Те несколько лет, что они вместе учились, прошли в безоблачной и бесхитростной любви и дружбе. Они как-то и не задумывались, что будет дальше, жили себе и жили, а пришло время Льву оканчивать институт и идти на распределение, подали заявление в ЗАГС. Нет, Маша была не причем. Она всплыла в воспоминаниях и желаниях только тогда, когда Лев совершенно неожиданно столкнулся с непонятным и яростным сопротивлением Люськи всему и вся, что исходило в их новой семейной жизни от него, Льва. Он не мог теперь вспомнить, как получилось, что Люська – веселая, смешливая и страшно влюбленная в него девчонка, стала сначала упорным и несгибаемым оппонентом в любом, даже пустяшном, вопросе, а со временем чуть ли не самым ярым врагом. Впрочем, по молодости они стоили друг друга в упрямстве и бескомпромиссности, что очень скоро превратило их общую жизнь в бесконечное поле боя с многочисленными жертвами. А началось это, с трудом вспоминал сейчас Лев, как раз после рождения Машки, после того, как они, наконец, стали жить все вместе, настоящей, как ему казалось, взрослой семьей. Именно тогда из Люськи и полезли ее собственные представления о правильности и неправильности, взращенные в ее роду на протяжении нескольких поколений. Это объяснение непримиримости, обрушившей их семейную жизнь, он приводил самому себе все последние годы, но сейчас вдруг почувствовал неправильность, фальшь этой формулы. Если он сам называл все причины ссор пустяшными, то почему никогда не уступал в этих пустяках? Почему он ждал уступки, означавшей поражение, сдачу на милость победителя, только от жены? Не отвечая на эти риторические вопросы, он впервые понял, что во всех своих семейных проблемах виноват был не меньше Люськи.
Льву всегда было неприятно от этих воспоминаний, но сегодня они были особенно горьки: жаль потерять лучшие годы своей жизни на непрекращаемую и бесполезную войну с собственной женой.
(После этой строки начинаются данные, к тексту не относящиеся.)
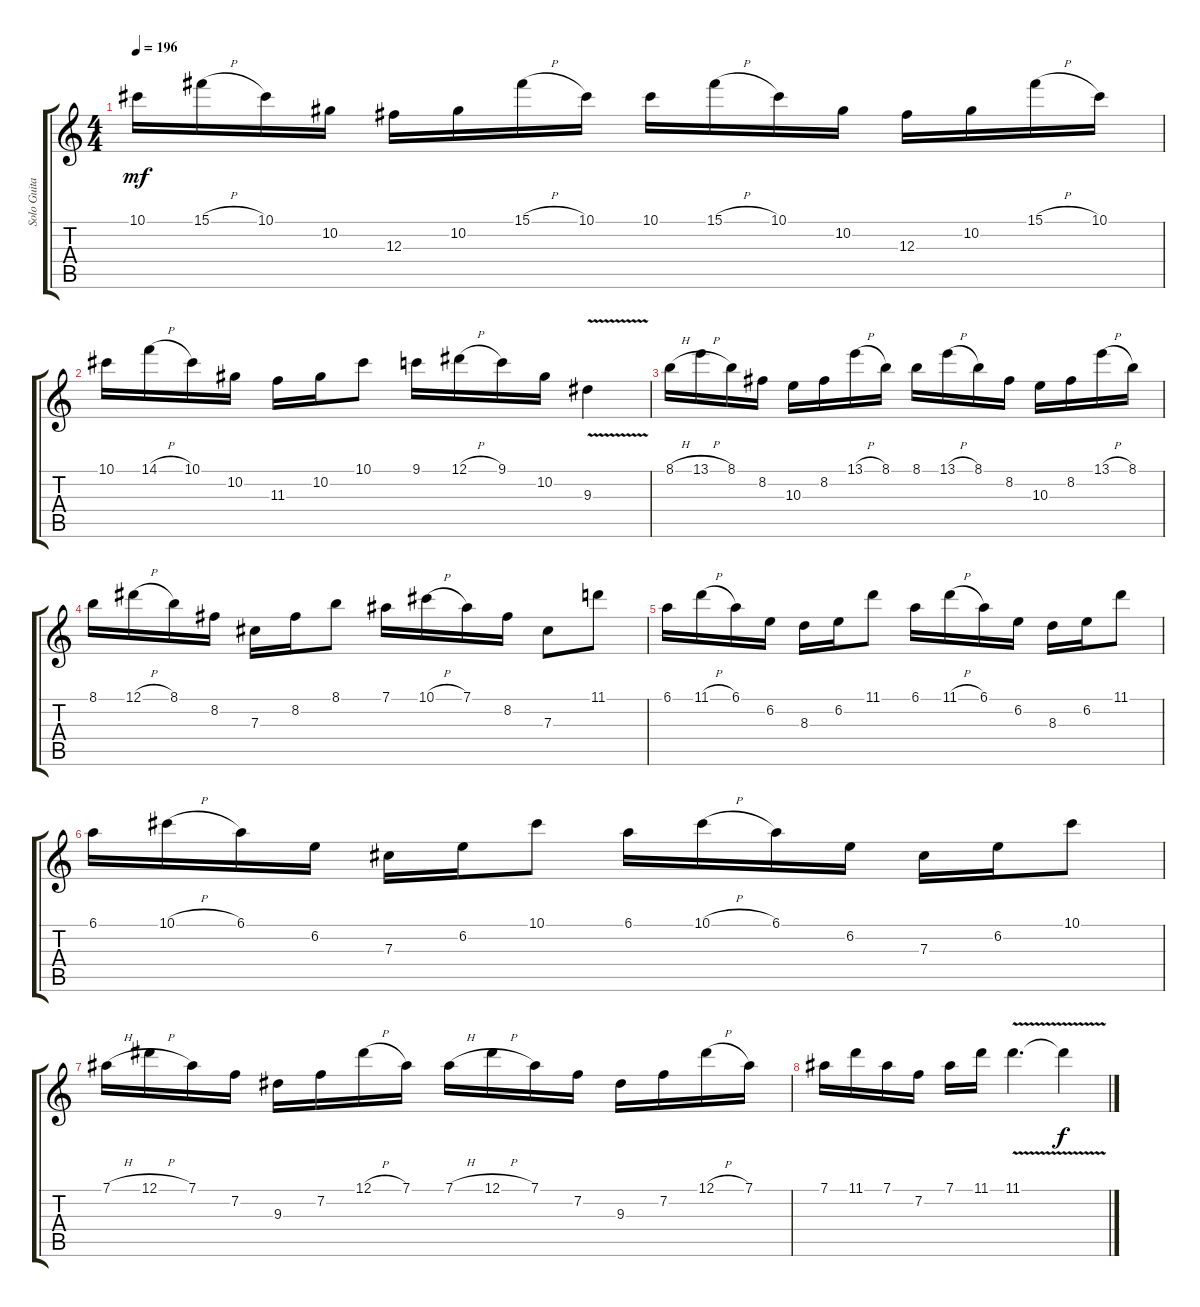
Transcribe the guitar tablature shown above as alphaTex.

\track ("Solo Guitar" "Solo Guita") {instrument distortionguitar}
\staff {score tabs}
\tuning (Eb4 Bb3 Gb3 Db3 Ab2 Eb2) {hide}
\ts (4 4)
\tempo 196
\clef g2
\ks c
10.1.16{dy mf} 15.1{h}.16 10.1.16 10.2.16 12.3.16 10.2.16 15.1{h}.16 10.1.16 10.1.16 15.1{h}.16 10.1.16 10.2.16 12.3.16 10.2.16 15.1{h}.16 10.1.16 |
10.1.16 14.1{h}.16 10.1.16 10.2.16 11.3.16 10.2.16 10.1.8 9.1.16 12.1{h}.16 9.1.16 10.2.16 9.3{v}.4 |
8.1{h}.16 13.1{h}.16 8.1.16 8.2.16 10.3.16 8.2.16 13.1{h}.16 8.1.16 8.1.16 13.1{h}.16 8.1.16 8.2.16 10.3.16 8.2.16 13.1{h}.16 8.1.16 |
8.1.16 12.1{h}.16 8.1.16 8.2.16 7.3.16 8.2.16 8.1.8 7.1.16 10.1{h}.16 7.1.16 8.2.16 7.3.8 11.1.8 |
6.1.16 11.1{h}.16 6.1.16 6.2.16 8.3.16 6.2.16 11.1.8 6.1.16 11.1{h}.16 6.1.16 6.2.16 8.3.16 6.2.16 11.1.8 |
6.1.16 10.1{h}.16 6.1.16 6.2.16 7.3.16 6.2.16 10.1.8 6.1.16 10.1{h}.16 6.1.16 6.2.16 7.3.16 6.2.16 10.1.8 |
7.1{h}.16 12.1{h}.16 7.1.16 7.2.16 9.3.16 7.2.16 12.1{h}.16 7.1.16 7.1{h}.16 12.1{h}.16 7.1.16 7.2.16 9.3.16 7.2.16 12.1{h}.16 7.1.16 |
7.1.16 11.1.16 7.1.16 7.2.16 7.1.16 11.1.16 11.1{v}.4{d} 11.1{v t}.4{dy f}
Правда, в последние годы он прекратил всякое сопротивление – просто иссякли силы, а Люськины скандалы покорно терпел, считая, что эта жертва приносится им во благо дочери. Жизнь, как бы в насмешку, в конце концов, показала ему, что никакие жертвы не могут оправдать неуважение к собственной, такой короткой жизни, даруемой нам свыше. Жертва ради будущего дочери оказалась ошибочной иллюзией: Маша выросла в атмосфере скрытого постоянного противоборства, скандала, она с чуткостью ребенка ощущала фальшивость семейного уклада, искусственного мира ради нее. Девочка с ранних лет стала пользоваться всеми преимуществами, вытекающими из этого положения, ложь вошла в нее естественно и с годами стала ее частью.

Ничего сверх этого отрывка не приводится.